Church bells rang out throughout the country as the planes touched down with the much-delayed return of the first 40 bodies of the 298 people killed in the disaster, most of them Dutch. In a reminder of the ongoing war that is hampering recovery and investigation efforts, the Ukrainian military said that two of its fighter jets had been shot down today, possibly close to the Boeing's crash site.
The Netherlands has been united in grief and growing anger because of delays in getting bodies home and over the way pro-Russian separatists have treated the crash site, bodies and personal possessions. The planes left from Kharkiv in Ukraine, where the bodies were given a dignified ceremony as they were carried on board by army cadets before a small party of officials.
Around 1,000 bereaved relatives of the 193 Dutch dead, King Willem-Alexander and Queen Maxima, Prime Minister Mark Rutte and representatives of the other nations that lost citizens on the flight met the planes. The bodies are to be transferred to a military base at Hilversum, southeast of Amsterdam, where forensics experts will identify them.

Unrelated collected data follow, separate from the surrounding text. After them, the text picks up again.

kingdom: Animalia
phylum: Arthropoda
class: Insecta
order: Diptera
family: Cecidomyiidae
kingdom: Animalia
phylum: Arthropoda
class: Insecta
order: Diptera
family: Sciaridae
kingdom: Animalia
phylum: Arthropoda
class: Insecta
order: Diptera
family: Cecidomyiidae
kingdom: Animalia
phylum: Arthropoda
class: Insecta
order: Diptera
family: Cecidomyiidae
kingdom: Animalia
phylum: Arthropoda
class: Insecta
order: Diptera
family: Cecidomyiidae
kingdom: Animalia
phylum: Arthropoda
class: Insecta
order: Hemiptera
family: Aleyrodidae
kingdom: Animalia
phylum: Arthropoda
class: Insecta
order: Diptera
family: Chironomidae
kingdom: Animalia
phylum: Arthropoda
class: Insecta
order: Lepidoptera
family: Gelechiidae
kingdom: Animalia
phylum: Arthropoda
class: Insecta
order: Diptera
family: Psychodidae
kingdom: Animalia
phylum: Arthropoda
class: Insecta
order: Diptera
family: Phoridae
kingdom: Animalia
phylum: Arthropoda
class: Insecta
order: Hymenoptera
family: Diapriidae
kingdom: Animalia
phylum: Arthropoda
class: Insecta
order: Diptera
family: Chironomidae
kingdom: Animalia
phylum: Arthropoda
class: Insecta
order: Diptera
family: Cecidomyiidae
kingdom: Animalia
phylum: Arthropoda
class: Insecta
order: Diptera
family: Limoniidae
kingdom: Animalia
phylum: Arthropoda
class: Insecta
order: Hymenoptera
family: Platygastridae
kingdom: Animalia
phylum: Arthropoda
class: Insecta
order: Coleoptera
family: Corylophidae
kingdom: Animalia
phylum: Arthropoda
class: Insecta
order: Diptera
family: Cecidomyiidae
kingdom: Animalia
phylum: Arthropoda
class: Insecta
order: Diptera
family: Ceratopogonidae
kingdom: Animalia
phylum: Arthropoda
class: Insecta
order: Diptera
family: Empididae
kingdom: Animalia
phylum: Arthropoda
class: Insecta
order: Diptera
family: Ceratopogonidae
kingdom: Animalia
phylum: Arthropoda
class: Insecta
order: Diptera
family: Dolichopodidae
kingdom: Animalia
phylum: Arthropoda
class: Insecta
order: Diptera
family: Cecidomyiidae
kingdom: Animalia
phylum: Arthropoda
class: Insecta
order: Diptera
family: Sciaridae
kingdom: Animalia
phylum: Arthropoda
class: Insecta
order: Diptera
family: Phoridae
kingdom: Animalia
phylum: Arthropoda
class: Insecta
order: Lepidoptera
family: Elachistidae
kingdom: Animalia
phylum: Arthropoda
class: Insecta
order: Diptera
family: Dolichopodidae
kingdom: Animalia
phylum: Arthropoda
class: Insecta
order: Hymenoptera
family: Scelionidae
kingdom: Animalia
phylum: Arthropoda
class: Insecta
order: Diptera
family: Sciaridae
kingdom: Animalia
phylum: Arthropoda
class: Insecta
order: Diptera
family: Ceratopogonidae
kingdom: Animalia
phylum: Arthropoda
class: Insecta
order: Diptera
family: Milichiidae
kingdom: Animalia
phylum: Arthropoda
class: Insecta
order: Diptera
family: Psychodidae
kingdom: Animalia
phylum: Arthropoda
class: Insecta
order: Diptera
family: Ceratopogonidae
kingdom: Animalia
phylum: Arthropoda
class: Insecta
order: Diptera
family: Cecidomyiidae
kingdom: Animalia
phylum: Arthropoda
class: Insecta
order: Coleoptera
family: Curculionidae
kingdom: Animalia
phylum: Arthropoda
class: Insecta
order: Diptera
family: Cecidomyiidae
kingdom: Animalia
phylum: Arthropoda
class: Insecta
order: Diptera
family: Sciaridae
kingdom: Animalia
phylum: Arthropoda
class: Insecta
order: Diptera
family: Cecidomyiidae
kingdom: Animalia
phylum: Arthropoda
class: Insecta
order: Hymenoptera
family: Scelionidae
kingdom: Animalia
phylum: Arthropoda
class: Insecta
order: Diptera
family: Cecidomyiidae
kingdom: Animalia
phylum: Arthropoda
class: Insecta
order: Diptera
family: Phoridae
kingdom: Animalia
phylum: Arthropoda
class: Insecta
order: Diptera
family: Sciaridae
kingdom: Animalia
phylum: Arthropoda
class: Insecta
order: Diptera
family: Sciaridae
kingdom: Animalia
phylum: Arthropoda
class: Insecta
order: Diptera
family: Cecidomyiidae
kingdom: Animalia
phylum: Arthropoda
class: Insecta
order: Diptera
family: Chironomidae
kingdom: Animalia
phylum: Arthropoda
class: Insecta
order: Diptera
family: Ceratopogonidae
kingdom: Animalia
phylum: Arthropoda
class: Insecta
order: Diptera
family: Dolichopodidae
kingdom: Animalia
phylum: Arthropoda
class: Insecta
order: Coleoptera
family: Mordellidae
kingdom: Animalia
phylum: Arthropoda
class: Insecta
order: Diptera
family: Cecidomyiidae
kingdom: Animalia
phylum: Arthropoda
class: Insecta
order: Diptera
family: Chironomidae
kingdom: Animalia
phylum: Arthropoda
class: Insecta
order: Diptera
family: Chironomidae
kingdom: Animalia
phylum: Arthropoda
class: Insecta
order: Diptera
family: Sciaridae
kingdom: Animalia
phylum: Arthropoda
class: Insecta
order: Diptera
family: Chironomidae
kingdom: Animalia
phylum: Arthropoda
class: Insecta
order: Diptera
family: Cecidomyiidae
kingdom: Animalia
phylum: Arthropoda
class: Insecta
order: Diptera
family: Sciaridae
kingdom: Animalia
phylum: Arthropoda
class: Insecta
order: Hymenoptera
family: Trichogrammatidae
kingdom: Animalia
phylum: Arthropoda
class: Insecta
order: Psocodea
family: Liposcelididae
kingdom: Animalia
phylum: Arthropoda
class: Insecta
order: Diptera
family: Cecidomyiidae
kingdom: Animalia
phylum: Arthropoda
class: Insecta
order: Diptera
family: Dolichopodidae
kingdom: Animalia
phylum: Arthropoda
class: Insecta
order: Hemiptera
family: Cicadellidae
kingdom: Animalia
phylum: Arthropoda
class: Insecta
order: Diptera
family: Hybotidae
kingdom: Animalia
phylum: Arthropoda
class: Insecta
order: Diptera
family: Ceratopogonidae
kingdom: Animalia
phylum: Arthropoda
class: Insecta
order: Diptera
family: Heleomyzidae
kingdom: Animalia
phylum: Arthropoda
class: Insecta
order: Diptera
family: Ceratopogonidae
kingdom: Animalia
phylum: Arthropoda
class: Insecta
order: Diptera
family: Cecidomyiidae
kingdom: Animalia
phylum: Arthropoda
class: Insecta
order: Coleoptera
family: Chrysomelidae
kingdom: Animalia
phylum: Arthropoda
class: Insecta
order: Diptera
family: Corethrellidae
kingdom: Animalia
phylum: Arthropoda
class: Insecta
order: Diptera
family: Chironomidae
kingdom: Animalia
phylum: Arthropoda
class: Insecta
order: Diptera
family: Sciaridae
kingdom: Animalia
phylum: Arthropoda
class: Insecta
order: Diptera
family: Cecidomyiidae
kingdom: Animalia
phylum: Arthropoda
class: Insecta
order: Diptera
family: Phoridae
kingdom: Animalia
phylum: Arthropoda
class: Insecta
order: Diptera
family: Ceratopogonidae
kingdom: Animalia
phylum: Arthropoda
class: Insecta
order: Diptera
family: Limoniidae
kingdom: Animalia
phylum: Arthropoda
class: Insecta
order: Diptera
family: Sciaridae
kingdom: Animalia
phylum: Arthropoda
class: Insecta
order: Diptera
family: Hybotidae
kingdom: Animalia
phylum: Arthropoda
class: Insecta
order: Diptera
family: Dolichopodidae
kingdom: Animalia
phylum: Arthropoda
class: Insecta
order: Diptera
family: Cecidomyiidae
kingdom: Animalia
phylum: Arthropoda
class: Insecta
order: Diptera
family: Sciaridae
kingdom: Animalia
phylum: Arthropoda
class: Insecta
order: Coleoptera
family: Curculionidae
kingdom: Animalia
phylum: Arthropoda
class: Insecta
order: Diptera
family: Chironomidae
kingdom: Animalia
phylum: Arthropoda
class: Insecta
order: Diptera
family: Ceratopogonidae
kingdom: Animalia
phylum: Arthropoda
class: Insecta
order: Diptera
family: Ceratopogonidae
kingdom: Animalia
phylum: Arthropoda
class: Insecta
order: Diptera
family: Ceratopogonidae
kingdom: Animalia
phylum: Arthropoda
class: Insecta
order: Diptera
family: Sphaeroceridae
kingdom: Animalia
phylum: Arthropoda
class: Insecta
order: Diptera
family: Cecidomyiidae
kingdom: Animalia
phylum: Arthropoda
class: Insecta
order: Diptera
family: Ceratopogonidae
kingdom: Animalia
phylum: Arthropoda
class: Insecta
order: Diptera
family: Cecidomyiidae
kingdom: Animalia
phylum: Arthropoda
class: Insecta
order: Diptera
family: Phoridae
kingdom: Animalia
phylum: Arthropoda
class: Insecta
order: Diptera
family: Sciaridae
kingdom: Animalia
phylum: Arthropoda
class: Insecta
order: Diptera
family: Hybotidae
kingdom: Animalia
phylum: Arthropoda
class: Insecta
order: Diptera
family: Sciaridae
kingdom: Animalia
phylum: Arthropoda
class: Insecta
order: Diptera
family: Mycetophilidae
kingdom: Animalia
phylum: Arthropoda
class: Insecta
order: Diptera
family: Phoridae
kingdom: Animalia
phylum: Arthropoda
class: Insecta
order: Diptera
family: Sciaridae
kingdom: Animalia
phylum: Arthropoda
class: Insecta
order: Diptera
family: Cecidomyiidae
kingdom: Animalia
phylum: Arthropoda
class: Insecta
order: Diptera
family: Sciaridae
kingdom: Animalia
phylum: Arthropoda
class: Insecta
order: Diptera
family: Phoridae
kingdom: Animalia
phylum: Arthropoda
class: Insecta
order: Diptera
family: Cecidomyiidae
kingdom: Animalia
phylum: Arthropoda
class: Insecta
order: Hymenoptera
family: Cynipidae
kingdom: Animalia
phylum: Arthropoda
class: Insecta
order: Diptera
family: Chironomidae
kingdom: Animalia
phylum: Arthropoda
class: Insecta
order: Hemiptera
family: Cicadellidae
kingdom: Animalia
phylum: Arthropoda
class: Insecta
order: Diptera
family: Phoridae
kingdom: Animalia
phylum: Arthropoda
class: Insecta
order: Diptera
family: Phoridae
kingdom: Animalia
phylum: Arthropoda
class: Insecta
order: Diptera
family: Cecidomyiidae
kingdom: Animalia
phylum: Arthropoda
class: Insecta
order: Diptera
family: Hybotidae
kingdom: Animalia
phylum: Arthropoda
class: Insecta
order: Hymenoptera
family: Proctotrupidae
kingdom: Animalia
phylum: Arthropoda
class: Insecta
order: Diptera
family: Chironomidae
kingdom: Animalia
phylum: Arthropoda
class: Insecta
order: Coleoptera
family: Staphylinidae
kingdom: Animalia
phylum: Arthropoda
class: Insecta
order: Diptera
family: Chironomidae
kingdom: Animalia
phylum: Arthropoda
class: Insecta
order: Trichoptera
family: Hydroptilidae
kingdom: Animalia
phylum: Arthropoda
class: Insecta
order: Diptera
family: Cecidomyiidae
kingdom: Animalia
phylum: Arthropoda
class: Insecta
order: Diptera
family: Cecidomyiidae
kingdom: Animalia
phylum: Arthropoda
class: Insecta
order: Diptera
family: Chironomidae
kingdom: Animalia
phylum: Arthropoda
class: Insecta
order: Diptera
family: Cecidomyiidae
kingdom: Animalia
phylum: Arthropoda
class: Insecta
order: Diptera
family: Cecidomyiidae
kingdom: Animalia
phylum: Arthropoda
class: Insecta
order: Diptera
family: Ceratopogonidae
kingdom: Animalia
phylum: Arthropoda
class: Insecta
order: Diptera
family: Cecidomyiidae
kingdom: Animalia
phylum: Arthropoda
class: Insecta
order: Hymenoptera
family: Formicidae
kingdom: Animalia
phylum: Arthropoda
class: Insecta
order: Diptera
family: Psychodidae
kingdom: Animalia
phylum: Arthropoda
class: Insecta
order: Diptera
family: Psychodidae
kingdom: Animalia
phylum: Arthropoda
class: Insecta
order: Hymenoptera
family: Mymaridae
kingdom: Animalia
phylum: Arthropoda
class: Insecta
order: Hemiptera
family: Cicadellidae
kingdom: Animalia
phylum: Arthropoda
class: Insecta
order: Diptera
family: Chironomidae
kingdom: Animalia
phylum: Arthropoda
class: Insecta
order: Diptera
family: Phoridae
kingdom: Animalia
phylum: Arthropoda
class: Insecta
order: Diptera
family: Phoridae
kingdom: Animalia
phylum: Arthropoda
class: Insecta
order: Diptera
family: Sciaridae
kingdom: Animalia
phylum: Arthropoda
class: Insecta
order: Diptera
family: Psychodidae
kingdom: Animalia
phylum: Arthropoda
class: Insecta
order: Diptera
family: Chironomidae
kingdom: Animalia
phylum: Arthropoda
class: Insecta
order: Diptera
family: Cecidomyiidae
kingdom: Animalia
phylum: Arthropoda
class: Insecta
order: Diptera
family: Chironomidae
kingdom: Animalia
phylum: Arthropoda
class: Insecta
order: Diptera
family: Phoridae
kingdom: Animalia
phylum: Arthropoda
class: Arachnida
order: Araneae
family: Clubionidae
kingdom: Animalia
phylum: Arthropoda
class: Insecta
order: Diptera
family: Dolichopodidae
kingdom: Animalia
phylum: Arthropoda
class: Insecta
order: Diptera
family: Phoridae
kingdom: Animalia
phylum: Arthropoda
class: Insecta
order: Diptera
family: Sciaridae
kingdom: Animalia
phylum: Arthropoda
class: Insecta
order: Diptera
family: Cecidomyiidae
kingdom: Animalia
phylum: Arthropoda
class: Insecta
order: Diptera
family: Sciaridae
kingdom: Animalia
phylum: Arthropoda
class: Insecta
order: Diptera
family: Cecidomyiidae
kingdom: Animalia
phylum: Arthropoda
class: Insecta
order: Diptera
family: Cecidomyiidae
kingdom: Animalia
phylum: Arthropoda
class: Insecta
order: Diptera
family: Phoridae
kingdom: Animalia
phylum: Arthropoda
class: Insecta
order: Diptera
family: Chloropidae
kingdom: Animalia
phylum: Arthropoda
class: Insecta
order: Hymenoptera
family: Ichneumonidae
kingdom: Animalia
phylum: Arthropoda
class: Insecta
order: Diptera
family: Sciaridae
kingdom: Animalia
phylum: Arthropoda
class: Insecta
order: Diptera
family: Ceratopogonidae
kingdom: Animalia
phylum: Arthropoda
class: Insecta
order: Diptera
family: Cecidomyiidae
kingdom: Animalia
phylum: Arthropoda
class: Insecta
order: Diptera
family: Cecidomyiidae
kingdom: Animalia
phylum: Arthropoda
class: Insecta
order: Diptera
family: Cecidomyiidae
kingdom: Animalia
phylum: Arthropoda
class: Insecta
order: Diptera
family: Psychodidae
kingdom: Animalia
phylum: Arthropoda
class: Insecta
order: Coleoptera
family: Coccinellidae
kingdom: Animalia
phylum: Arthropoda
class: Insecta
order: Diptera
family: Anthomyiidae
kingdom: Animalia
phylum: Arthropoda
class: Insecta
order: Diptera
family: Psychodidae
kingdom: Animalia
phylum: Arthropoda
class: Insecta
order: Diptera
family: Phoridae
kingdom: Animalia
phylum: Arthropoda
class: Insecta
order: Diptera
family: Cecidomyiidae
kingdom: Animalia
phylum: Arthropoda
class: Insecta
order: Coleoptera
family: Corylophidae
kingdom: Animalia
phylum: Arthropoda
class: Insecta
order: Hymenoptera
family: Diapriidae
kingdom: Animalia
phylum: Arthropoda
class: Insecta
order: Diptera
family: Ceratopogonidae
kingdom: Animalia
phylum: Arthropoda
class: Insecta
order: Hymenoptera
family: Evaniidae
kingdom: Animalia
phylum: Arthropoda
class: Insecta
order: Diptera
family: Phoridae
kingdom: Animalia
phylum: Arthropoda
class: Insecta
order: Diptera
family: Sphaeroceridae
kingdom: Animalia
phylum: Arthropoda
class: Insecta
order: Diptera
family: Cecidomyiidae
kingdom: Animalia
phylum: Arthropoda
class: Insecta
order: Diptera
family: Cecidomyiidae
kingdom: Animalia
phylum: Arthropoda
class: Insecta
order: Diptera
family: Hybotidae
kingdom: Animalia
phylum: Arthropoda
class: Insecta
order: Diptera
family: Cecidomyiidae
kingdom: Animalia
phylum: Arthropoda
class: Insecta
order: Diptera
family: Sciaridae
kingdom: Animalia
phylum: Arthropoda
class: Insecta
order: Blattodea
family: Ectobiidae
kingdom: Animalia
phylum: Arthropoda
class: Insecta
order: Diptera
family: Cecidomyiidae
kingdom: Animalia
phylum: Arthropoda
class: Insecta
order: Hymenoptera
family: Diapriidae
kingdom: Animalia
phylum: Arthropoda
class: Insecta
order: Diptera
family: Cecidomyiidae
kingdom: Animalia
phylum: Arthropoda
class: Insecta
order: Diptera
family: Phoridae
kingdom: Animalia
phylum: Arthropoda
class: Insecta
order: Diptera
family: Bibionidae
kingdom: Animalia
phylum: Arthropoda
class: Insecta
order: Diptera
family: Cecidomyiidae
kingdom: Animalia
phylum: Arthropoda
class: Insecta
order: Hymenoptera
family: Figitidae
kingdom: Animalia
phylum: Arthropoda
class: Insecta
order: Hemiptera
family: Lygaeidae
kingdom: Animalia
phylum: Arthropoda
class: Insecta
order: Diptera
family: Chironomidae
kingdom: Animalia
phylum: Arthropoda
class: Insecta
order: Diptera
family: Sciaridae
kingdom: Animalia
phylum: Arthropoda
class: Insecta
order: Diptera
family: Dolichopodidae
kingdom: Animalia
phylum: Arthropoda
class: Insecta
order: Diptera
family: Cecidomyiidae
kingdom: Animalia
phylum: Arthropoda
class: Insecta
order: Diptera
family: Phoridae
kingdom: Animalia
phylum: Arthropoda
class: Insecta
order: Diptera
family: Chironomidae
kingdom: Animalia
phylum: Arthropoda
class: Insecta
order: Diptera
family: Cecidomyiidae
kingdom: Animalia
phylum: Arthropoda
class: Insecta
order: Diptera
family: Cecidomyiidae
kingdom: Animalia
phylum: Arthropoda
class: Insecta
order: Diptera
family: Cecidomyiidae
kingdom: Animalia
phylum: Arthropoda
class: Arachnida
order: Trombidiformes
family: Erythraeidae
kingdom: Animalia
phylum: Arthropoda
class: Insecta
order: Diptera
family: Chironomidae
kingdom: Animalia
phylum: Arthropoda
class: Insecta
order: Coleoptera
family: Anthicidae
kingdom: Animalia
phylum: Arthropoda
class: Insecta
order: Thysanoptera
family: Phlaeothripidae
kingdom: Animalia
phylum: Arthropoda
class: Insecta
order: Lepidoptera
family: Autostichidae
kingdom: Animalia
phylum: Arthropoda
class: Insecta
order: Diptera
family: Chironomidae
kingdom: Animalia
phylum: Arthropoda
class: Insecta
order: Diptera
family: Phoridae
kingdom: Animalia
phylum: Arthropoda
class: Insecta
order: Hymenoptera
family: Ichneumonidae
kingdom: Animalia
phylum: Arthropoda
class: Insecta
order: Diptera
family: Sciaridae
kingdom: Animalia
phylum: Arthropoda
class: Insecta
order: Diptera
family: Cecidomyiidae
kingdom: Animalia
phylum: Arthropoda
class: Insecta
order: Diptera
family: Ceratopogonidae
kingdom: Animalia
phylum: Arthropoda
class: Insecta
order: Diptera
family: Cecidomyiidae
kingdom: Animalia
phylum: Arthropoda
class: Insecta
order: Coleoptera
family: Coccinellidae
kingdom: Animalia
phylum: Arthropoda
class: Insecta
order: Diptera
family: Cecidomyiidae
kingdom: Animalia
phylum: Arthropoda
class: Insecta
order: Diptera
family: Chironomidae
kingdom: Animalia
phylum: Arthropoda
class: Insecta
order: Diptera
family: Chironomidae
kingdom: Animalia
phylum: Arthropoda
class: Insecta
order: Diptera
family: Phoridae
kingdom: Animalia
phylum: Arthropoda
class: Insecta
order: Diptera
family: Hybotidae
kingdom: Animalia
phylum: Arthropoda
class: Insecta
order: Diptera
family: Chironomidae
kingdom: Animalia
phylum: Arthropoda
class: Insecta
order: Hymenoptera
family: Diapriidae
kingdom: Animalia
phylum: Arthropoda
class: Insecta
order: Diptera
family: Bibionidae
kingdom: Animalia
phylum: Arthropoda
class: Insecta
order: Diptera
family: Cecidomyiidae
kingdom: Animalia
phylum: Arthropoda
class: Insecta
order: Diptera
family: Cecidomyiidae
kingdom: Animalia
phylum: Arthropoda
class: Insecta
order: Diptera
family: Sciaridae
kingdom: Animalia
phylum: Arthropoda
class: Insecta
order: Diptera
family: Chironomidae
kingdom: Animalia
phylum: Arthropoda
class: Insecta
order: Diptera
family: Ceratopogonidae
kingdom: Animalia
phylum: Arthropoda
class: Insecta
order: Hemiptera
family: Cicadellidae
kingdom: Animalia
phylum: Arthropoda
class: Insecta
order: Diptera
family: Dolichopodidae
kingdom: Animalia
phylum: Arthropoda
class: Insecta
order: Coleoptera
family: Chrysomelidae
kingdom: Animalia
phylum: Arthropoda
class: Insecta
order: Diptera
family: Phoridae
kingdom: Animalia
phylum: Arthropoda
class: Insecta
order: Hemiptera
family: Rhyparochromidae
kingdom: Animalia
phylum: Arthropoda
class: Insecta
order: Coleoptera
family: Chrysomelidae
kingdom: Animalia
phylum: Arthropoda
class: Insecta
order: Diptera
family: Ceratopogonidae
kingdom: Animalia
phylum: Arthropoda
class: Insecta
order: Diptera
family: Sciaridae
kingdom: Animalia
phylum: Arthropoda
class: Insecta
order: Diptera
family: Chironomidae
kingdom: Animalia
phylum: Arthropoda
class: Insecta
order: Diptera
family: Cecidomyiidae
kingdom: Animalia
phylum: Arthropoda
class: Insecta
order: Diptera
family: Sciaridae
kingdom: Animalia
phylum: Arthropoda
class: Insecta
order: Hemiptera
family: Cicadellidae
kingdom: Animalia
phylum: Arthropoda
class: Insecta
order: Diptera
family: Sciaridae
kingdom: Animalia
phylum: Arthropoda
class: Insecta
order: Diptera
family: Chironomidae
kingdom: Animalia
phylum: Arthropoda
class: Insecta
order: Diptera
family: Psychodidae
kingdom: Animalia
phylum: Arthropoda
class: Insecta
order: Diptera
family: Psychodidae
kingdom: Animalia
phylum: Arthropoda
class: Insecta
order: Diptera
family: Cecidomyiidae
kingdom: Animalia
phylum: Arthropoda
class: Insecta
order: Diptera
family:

Flags of the 11 nations that lost citizens in the crash flew at half mast at the airport. Uniformed members of the Dutch military marched to the planes to unload the wooden coffins, while a trumpeter played the Last Post and Reveille. Motorways along the 100-kilometre route from Eindhoven to Hilversum have been closed for the long convoy of hearses to pass, one coffin per car.
A minute's silence was observed nationwide, during which no flights landed or took off at Amsterdam Schiphol airport, from where the doomed Malaysia Airlines flight took off on Thursday. US intelligence officials have said they believe rebels mistakenly shot down the plane that was flying from Amsterdam to Kuala Lumpur with a surface-to-air missile.
The rebels today used rockets to shoot down two Ukrainian Sukhoi fighter jets, although it was not clear exactly how far away from the Malaysia Airlines crash site.